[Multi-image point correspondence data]
=== Section Start ===

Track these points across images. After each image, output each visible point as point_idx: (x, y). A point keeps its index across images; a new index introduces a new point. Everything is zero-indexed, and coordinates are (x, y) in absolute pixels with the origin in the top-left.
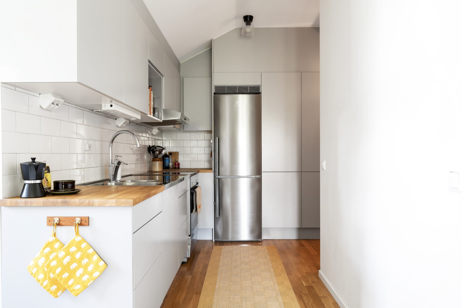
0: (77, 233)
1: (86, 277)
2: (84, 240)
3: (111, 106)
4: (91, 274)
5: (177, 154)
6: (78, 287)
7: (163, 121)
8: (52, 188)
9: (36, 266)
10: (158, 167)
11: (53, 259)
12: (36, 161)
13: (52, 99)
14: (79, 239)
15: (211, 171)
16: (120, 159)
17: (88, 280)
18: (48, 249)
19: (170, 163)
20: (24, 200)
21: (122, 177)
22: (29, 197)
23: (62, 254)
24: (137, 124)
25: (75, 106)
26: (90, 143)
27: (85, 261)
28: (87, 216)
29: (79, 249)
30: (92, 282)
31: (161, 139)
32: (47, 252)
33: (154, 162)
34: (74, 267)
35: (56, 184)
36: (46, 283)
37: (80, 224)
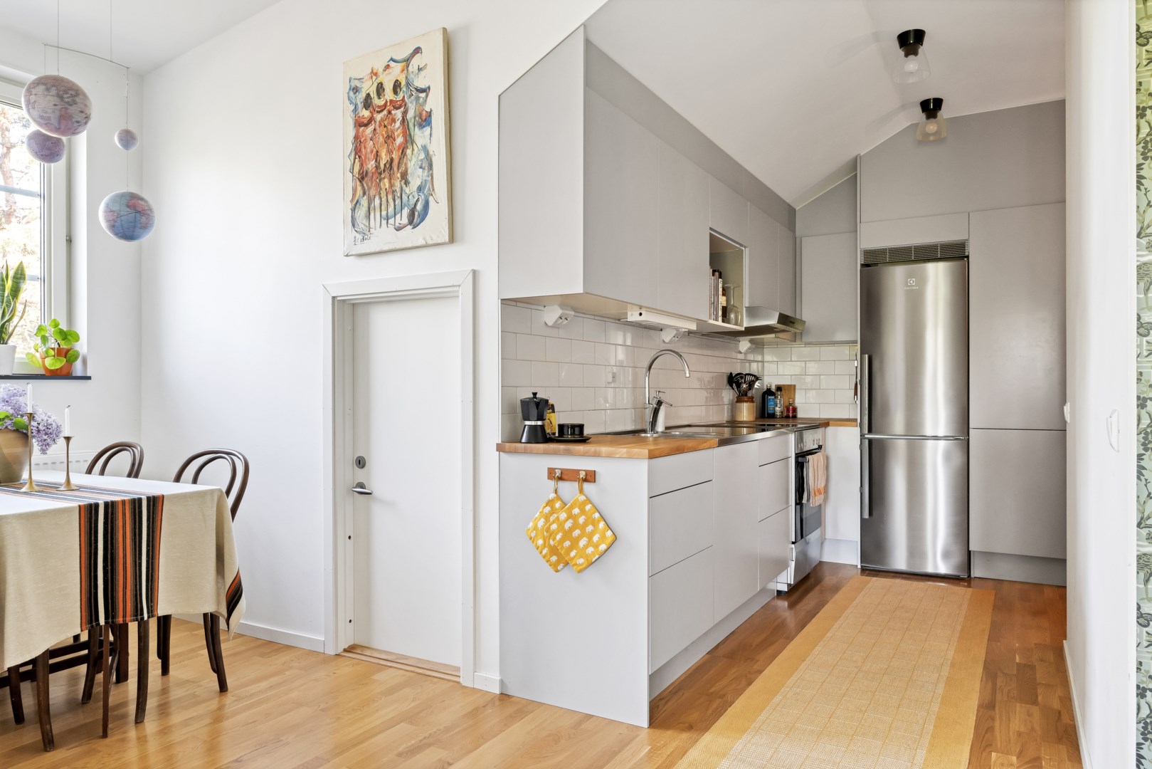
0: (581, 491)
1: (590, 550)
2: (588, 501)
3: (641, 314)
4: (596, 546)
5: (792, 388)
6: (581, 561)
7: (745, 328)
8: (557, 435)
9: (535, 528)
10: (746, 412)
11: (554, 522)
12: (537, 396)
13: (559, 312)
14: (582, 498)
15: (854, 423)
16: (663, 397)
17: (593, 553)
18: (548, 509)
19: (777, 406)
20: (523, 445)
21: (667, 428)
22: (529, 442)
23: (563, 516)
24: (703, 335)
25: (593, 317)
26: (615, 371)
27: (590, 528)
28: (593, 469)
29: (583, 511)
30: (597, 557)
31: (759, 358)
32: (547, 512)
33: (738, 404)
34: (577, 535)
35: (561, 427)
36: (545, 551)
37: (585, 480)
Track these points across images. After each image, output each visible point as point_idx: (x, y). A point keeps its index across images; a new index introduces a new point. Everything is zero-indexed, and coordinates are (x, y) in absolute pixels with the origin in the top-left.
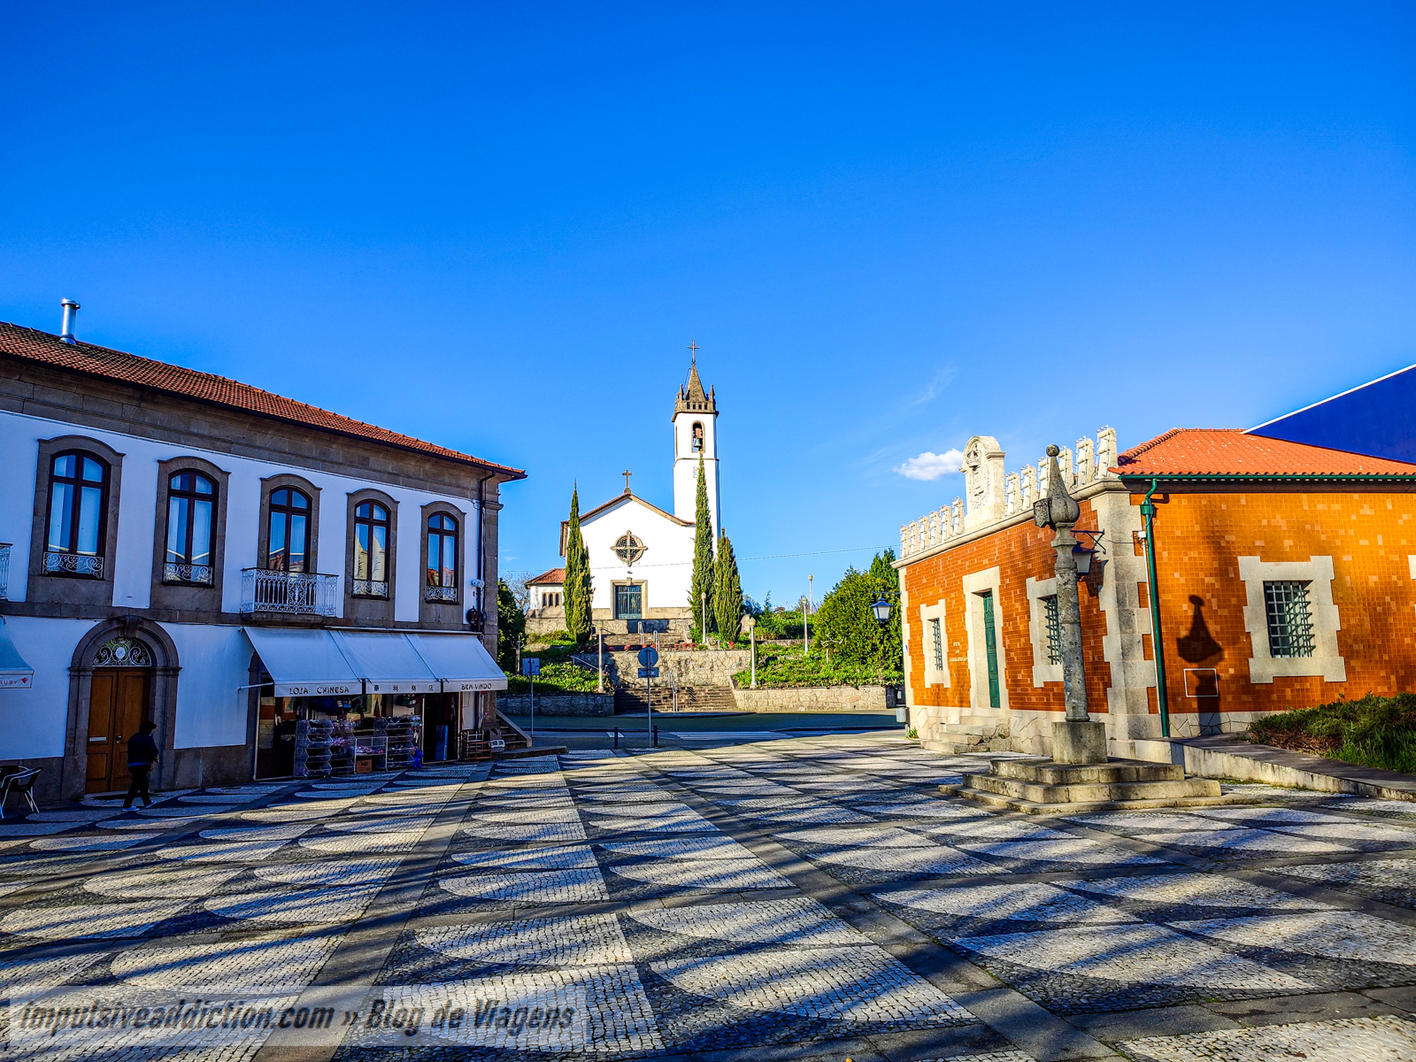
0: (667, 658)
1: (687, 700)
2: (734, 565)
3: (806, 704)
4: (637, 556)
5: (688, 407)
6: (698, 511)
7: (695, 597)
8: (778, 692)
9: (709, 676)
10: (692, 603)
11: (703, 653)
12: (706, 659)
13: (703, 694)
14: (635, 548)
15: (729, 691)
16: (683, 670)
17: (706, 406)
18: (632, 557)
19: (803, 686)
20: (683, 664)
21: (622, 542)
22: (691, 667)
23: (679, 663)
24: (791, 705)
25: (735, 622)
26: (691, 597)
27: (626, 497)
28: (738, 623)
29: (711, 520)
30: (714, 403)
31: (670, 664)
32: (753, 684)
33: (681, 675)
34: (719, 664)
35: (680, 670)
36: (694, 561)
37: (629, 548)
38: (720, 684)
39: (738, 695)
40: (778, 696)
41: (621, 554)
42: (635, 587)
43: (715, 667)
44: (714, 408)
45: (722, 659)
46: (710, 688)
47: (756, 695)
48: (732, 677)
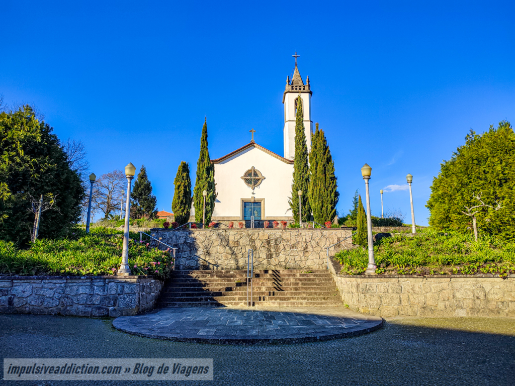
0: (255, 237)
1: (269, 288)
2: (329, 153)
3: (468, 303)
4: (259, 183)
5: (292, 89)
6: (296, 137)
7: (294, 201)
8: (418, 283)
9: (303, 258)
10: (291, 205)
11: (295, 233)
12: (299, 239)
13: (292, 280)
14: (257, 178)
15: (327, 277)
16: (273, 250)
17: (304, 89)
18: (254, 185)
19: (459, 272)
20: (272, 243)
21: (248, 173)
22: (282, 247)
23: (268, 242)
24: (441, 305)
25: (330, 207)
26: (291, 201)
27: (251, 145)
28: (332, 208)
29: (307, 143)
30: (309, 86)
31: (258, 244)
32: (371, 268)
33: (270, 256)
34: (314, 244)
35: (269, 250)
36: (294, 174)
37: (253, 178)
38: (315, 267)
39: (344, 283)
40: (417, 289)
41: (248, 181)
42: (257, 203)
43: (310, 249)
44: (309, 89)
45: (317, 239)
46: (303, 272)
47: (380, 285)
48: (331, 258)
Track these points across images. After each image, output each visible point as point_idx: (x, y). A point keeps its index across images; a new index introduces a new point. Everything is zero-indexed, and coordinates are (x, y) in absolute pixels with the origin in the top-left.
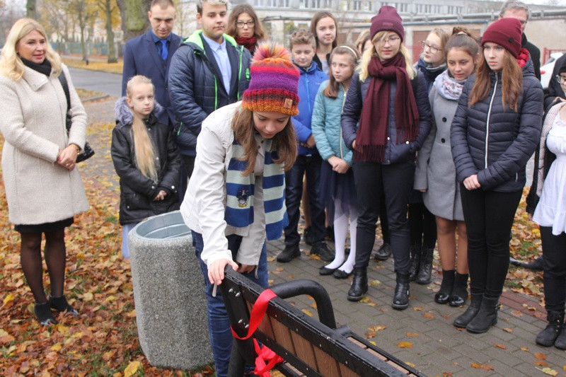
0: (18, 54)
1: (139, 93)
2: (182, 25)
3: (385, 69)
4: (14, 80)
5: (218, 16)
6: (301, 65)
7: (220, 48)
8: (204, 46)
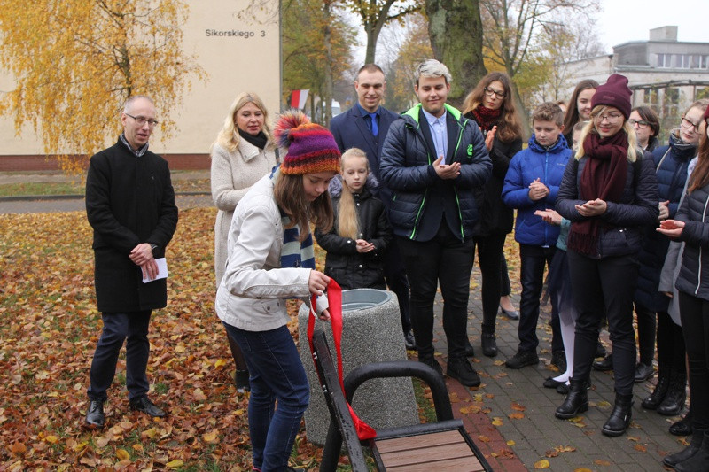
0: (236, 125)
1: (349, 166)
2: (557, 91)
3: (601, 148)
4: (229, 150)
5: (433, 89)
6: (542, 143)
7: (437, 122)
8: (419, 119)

=== Section End ===

§ **WHAT IS REQUIRED**: Reproduce every one of the entries above, swapping "visible point" for "tracked point" and leaving everything else unchanged, but leave out the pictures.

§ **WORKED SOLUTION**:
Track these points across images. After each image, output each tracked point as point_idx: (x, y). A point keeps its index across images; a new index introduces a new point. Everything is zero-indexed, and coordinates are (x, y) in absolute pixels with the origin in the top-left.
0: (77, 233)
1: (86, 277)
2: (84, 240)
3: (111, 106)
4: (91, 274)
5: (177, 154)
6: (78, 287)
7: (163, 121)
8: (52, 188)
9: (36, 266)
10: (158, 167)
11: (53, 259)
12: (36, 161)
13: (52, 99)
14: (79, 239)
15: (211, 171)
16: (120, 159)
17: (88, 280)
18: (48, 249)
19: (170, 163)
20: (24, 200)
21: (122, 177)
22: (29, 197)
23: (62, 254)
24: (137, 124)
25: (75, 106)
26: (90, 143)
27: (85, 261)
28: (87, 216)
29: (79, 249)
30: (92, 282)
31: (161, 139)
32: (47, 252)
33: (154, 162)
34: (74, 267)
35: (56, 184)
36: (46, 283)
37: (80, 224)
0: (581, 491)
1: (590, 550)
2: (588, 501)
3: (641, 314)
4: (596, 546)
5: (792, 388)
6: (581, 561)
7: (745, 328)
8: (557, 435)
9: (535, 528)
10: (746, 412)
11: (554, 522)
12: (537, 396)
13: (559, 312)
14: (582, 498)
15: (854, 423)
16: (663, 397)
17: (593, 553)
18: (548, 509)
19: (777, 406)
20: (523, 445)
21: (667, 428)
22: (529, 442)
23: (563, 516)
24: (703, 335)
25: (593, 317)
26: (615, 371)
27: (590, 528)
28: (593, 469)
29: (583, 511)
30: (597, 557)
31: (759, 358)
32: (547, 512)
33: (738, 404)
34: (577, 535)
35: (561, 427)
36: (545, 551)
37: (585, 480)
Track these points across images. After each image, output each tracked point as point_idx: (x, y). A point keeps its index across images; a new index introduces a new point. Everything is zero-indexed, and coordinates are (x, y) in absolute pixels with the origin in the top-left.
0: (667, 658)
1: (687, 700)
2: (734, 565)
3: (806, 704)
4: (637, 556)
5: (688, 407)
6: (698, 511)
7: (695, 597)
8: (778, 692)
9: (709, 676)
10: (692, 603)
11: (703, 653)
12: (706, 659)
13: (703, 694)
14: (635, 548)
15: (729, 691)
16: (683, 670)
17: (706, 406)
18: (632, 557)
19: (803, 686)
20: (683, 664)
21: (622, 542)
22: (691, 667)
23: (679, 663)
24: (791, 705)
25: (735, 622)
26: (691, 597)
27: (626, 497)
28: (738, 623)
29: (711, 520)
30: (714, 403)
31: (670, 664)
32: (753, 684)
33: (681, 675)
34: (719, 664)
35: (680, 670)
36: (694, 561)
37: (629, 548)
38: (720, 684)
39: (738, 695)
40: (778, 696)
41: (621, 554)
42: (635, 587)
43: (715, 667)
44: (714, 408)
45: (722, 659)
46: (710, 688)
47: (756, 695)
48: (732, 677)
0: (255, 237)
1: (269, 288)
2: (329, 153)
3: (468, 303)
4: (259, 183)
5: (292, 89)
6: (296, 137)
7: (294, 201)
8: (418, 283)
9: (303, 258)
10: (291, 205)
11: (295, 233)
12: (299, 239)
13: (292, 280)
14: (257, 178)
15: (327, 277)
16: (273, 250)
17: (304, 89)
18: (254, 185)
19: (459, 272)
20: (272, 243)
21: (248, 173)
22: (282, 247)
23: (268, 242)
24: (441, 305)
25: (330, 207)
26: (291, 201)
27: (251, 145)
28: (332, 208)
29: (307, 143)
30: (309, 86)
31: (258, 244)
32: (371, 268)
33: (270, 256)
34: (314, 244)
35: (269, 250)
36: (294, 174)
37: (253, 178)
38: (315, 267)
39: (344, 283)
40: (417, 289)
41: (248, 181)
42: (257, 203)
43: (310, 249)
44: (309, 89)
45: (317, 239)
46: (303, 272)
47: (380, 285)
48: (331, 258)
Track these points across images. After each image, output each tracked point as point_idx: (x, y). A point keeps its index across images; a new index introduces a new point. Everything is zero-indexed, and coordinates are (x, y) in absolute pixels with the origin in the top-left.
0: (18, 54)
1: (139, 93)
2: (182, 25)
3: (385, 69)
4: (14, 80)
5: (218, 16)
6: (301, 65)
7: (220, 48)
8: (204, 46)
0: (236, 125)
1: (349, 166)
2: (557, 91)
3: (601, 148)
4: (229, 150)
5: (433, 89)
6: (542, 143)
7: (437, 122)
8: (419, 119)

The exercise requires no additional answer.